One of the most well known investors of all time is Warren Buffet, who is the mastermind behind Berkshire Hathaway and has amassed a net worth in excess of $50 billion. Since he has been such a successful investor, many people seek out his guidance for financial advice. One of the most common pieces of advice is to invest simply and economically. By this, he often means to avoid investing in funds that come with unique investment mixes and high fees.
Several years ago, Buffet challenged top investment managers by simply making a small charitable bet. Warren Buffet bet that he could receive a better return on investment by investing in a cheap and simple index fund than he would receive from an expensive mutual or hedge fund. In the past month, the time of the bet came due and Buffet was proven to be the winner.
While it is clear that Buffet won this past bet, some people are still not sure that his approach is always the best option. Tim Armour, who is the CEO of Capital Group, has pointed out that Buffet’s success with this bet came during a time of prosperity where the stock market went up. However, there are a lot of periods of time where more active management is necessary to prevent the downside risk.

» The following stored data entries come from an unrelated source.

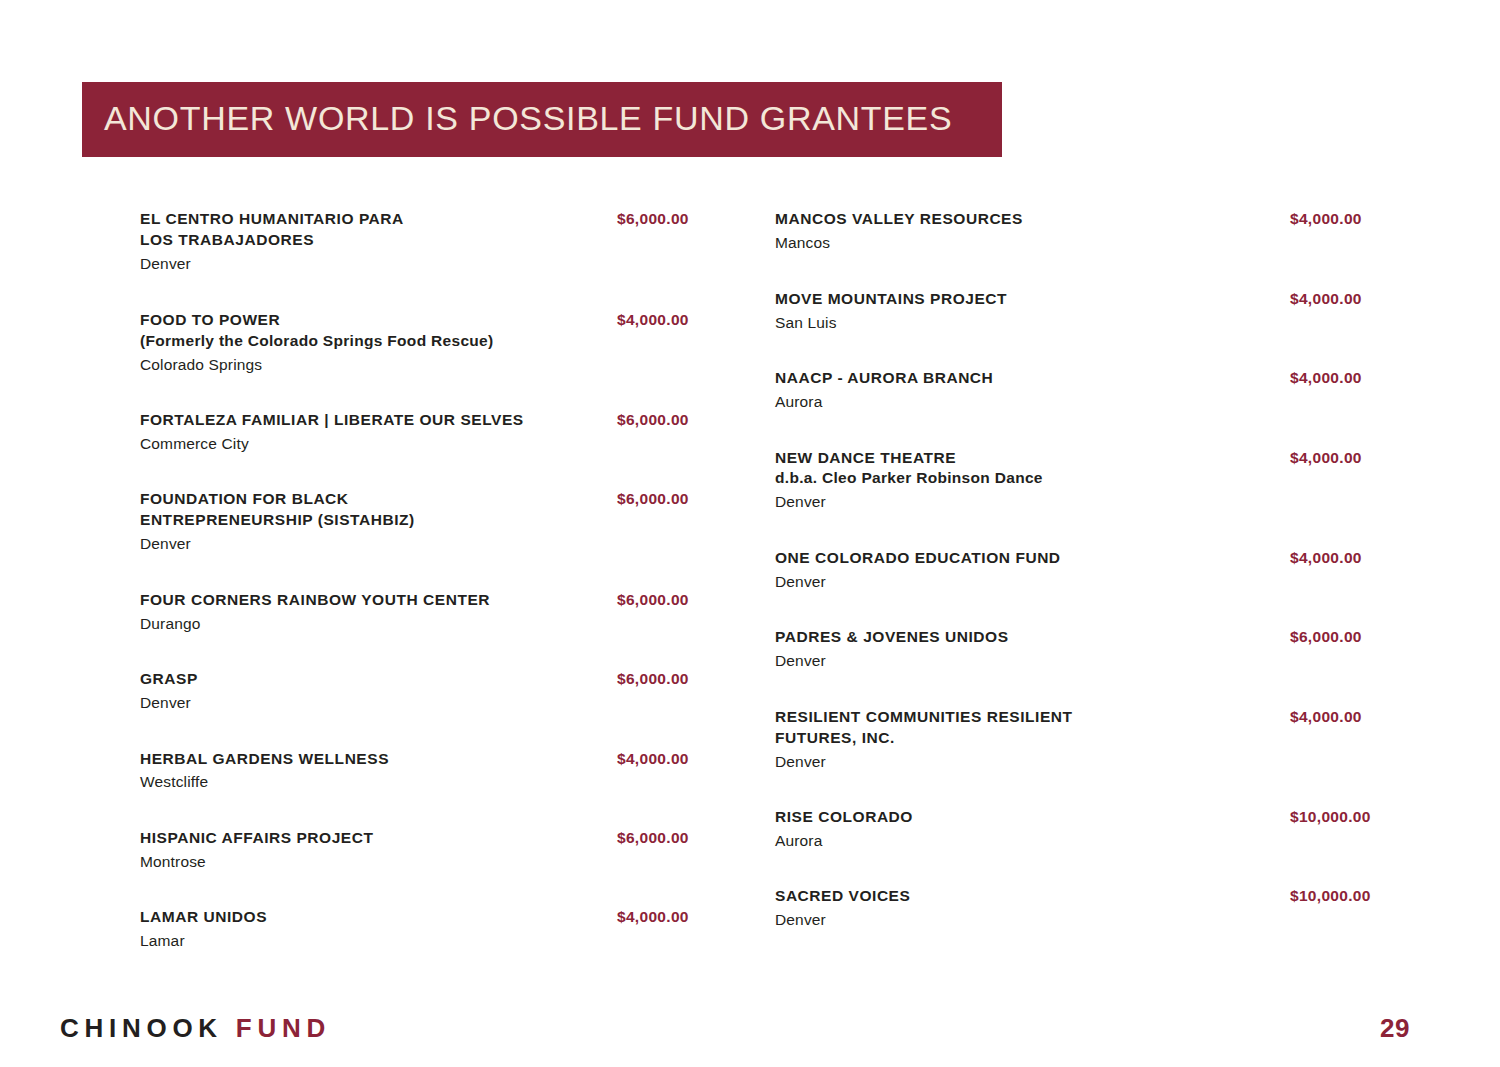Another World Is Possible Fund Grantees
El Centro Humanitario Para
Los Trabajadores
Denver
$6,000.00
Food to Power
(Formerly the Colorado Springs Food Rescue)
Colorado Springs
$4,000.00
Fortaleza Familiar | Liberate Our Selves
Commerce City
$6,000.00
Foundation for Black
Entrepreneurship (Sistahbiz)
Denver
$6,000.00
Four Corners Rainbow Youth Center
Durango
$6,000.00
GRASP
Denver
$6,000.00
Herbal Gardens Wellness
Westcliffe
$4,000.00
Hispanic Affairs Project
Montrose
$6,000.00
Lamar Unidos
Lamar
$4,000.00
Mancos Valley Resources
Mancos
$4,000.00
Move Mountains Project
San Luis
$4,000.00
NAACP - Aurora Branch
Aurora
$4,000.00
New Dance Theatre
d.b.a. Cleo Parker Robinson Dance
Denver
$4,000.00
One Colorado Education Fund
Denver
$4,000.00
Padres & Jovenes Unidos
Denver
$6,000.00
Resilient Communities Resilient
Futures, Inc.
Denver
$4,000.00
Rise Colorado
Aurora
$10,000.00
Sacred Voices
Denver
$10,000.00
CHINOOK FUND
29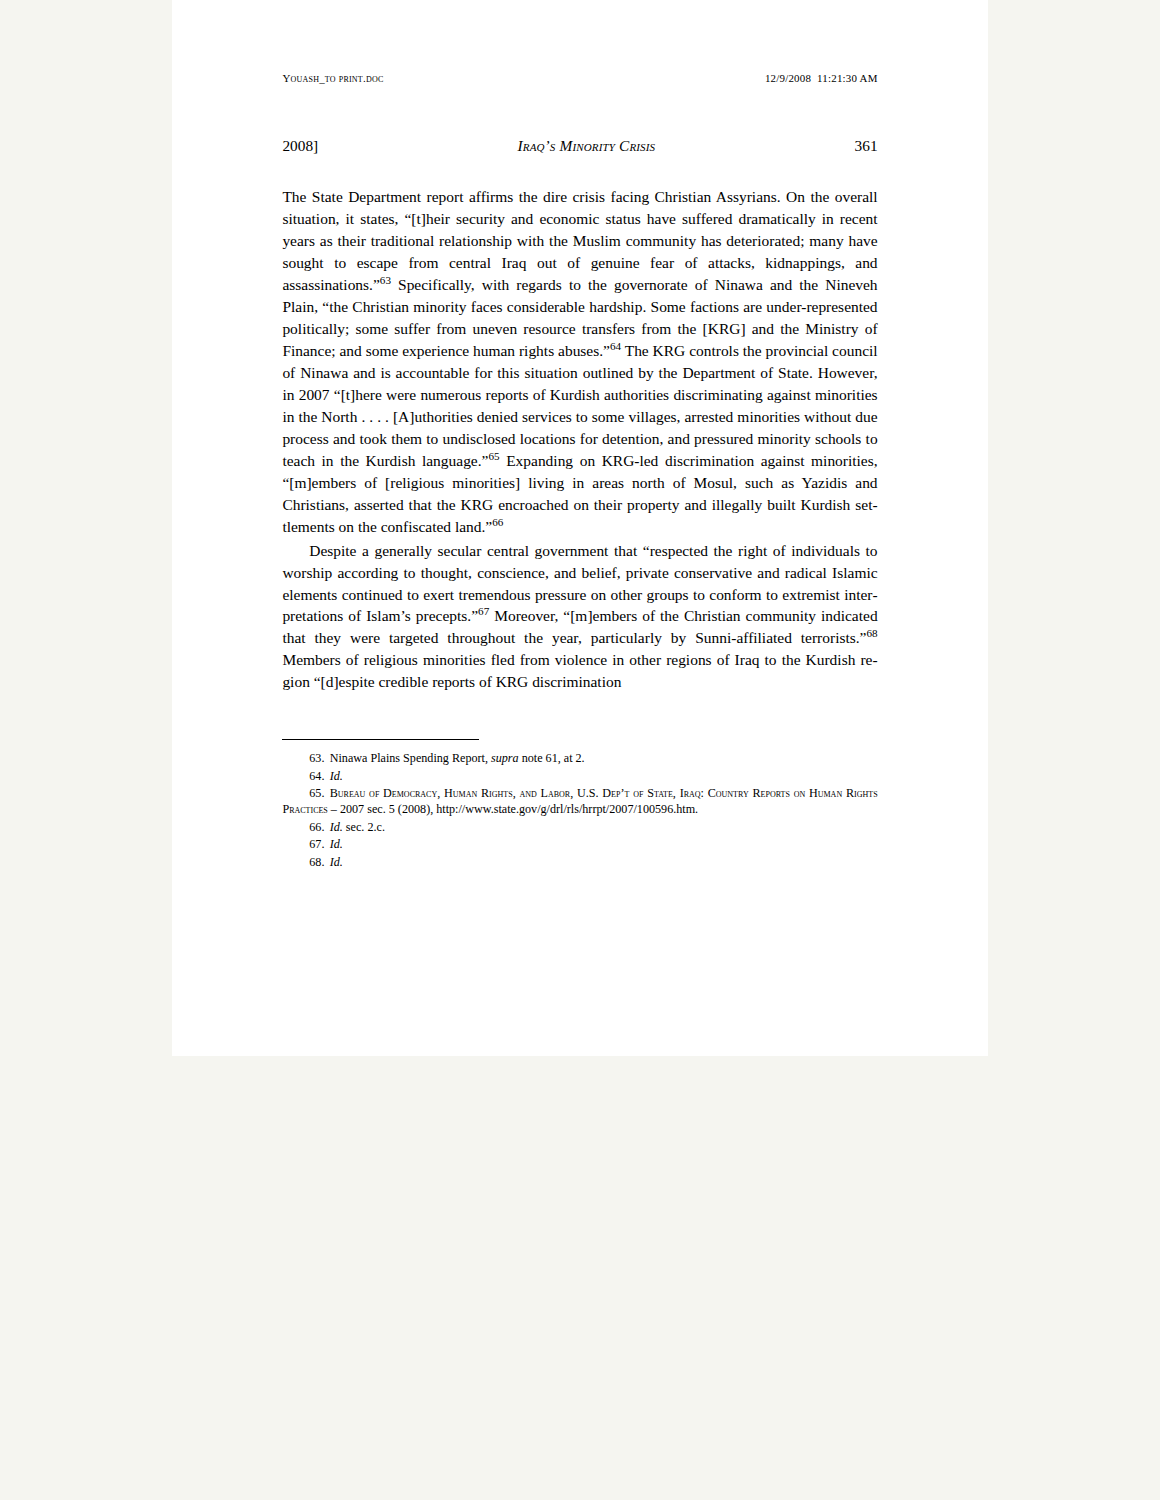Youash_to print.doc 12/9/2008 11:21:30 AM
2008] Iraq’s Minority Crisis 361
The State Department report affirms the dire crisis facing Christian Assyrians. On the overall situation, it states, “[t]heir security and economic status have suffered dramatically in recent years as their traditional relationship with the Muslim community has deteriorated; many have sought to escape from central Iraq out of genuine fear of attacks, kidnappings, and assassinations.”63 Specifically, with regards to the governorate of Ninawa and the Nineveh Plain, “the Christian minority faces considerable hardship. Some factions are under-represented politically; some suffer from uneven resource transfers from the [KRG] and the Ministry of Finance; and some experience human rights abuses.”64 The KRG controls the provincial council of Ninawa and is accountable for this situation outlined by the Department of State. However, in 2007 “[t]here were numerous reports of Kurdish authorities discriminating against minorities in the North . . . . [A]uthorities denied services to some villages, arrested minorities without due process and took them to undisclosed locations for detention, and pressured minority schools to teach in the Kurdish language.”65 Expanding on KRG-led discrimination against minorities, “[m]embers of [religious minorities] living in areas north of Mosul, such as Yazidis and Christians, asserted that the KRG encroached on their property and illegally built Kurdish settlements on the confiscated land.”66
Despite a generally secular central government that “respected the right of individuals to worship according to thought, conscience, and belief, private conservative and radical Islamic elements continued to exert tremendous pressure on other groups to conform to extremist interpretations of Islam’s precepts.”67 Moreover, “[m]embers of the Christian community indicated that they were targeted throughout the year, particularly by Sunni-affiliated terrorists.”68 Members of religious minorities fled from violence in other regions of Iraq to the Kurdish region “[d]espite credible reports of KRG discrimination
63. Ninawa Plains Spending Report, supra note 61, at 2.
64. Id.
65. Bureau of Democracy, Human Rights, and Labor, U.S. Dep’t of State, Iraq: Country Reports on Human Rights Practices – 2007 sec. 5 (2008), http://www.state.gov/g/drl/rls/hrrpt/2007/100596.htm.
66. Id. sec. 2.c.
67. Id.
68. Id.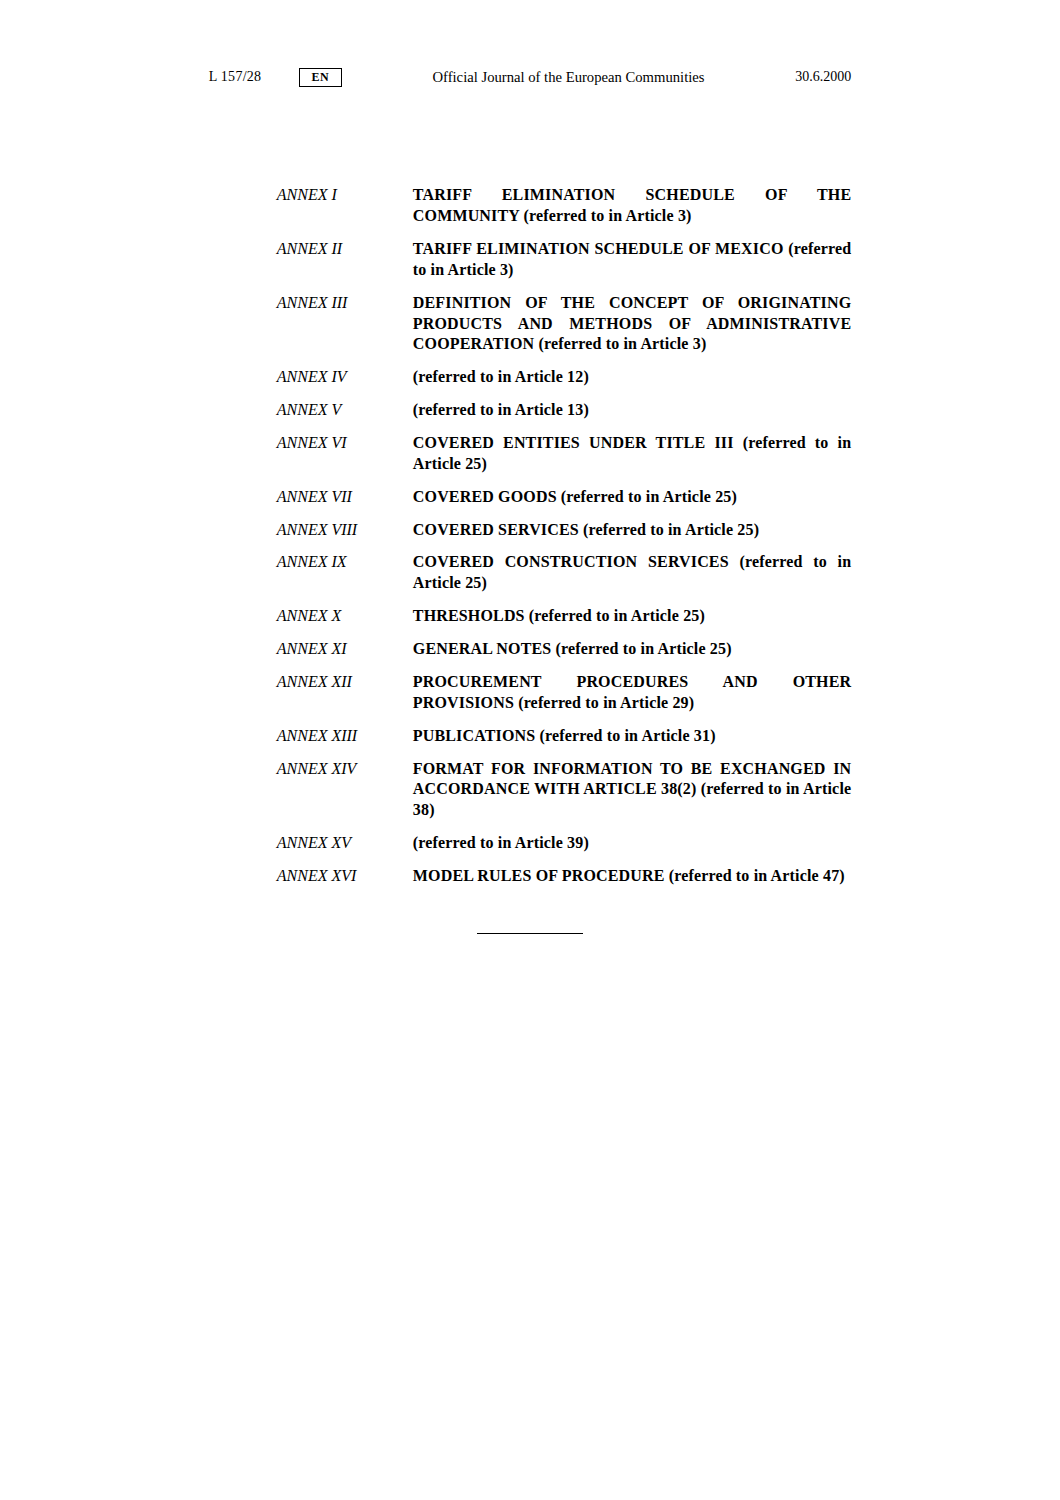L 157/28 EN
Official Journal of the European Communities
30.6.2000
| ANNEX I | TARIFF ELIMINATION SCHEDULE OF THE COMMUNITY (referred to in Article 3) |
| ANNEX II | TARIFF ELIMINATION SCHEDULE OF MEXICO (referred to in Article 3) |
| ANNEX III | DEFINITION OF THE CONCEPT OF ORIGINATING PRODUCTS AND METHODS OF ADMINISTRATIVE COOPERATION (referred to in Article 3) |
| ANNEX IV | (referred to in Article 12) |
| ANNEX V | (referred to in Article 13) |
| ANNEX VI | COVERED ENTITIES UNDER TITLE III (referred to in Article 25) |
| ANNEX VII | COVERED GOODS (referred to in Article 25) |
| ANNEX VIII | COVERED SERVICES (referred to in Article 25) |
| ANNEX IX | COVERED CONSTRUCTION SERVICES (referred to in Article 25) |
| ANNEX X | THRESHOLDS (referred to in Article 25) |
| ANNEX XI | GENERAL NOTES (referred to in Article 25) |
| ANNEX XII | PROCUREMENT PROCEDURES AND OTHER PROVISIONS (referred to in Article 29) |
| ANNEX XIII | PUBLICATIONS (referred to in Article 31) |
| ANNEX XIV | FORMAT FOR INFORMATION TO BE EXCHANGED IN ACCORDANCE WITH ARTICLE 38(2) (referred to in Article 38) |
| ANNEX XV | (referred to in Article 39) |
| ANNEX XVI | MODEL RULES OF PROCEDURE (referred to in Article 47) |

Armour pointed out that over the past 30 years, the funds that he has managed have had an average return in of more than 1.4% than the stock market. Much of this is due to his fund’s ability to manage risk during downturns and to foresee companies and industries in decline. Armour has over 30 years of investment experience, all of which he has spent with Capital Group. Prior to working for the company, he received a bachelor’s degree from Middlebury College.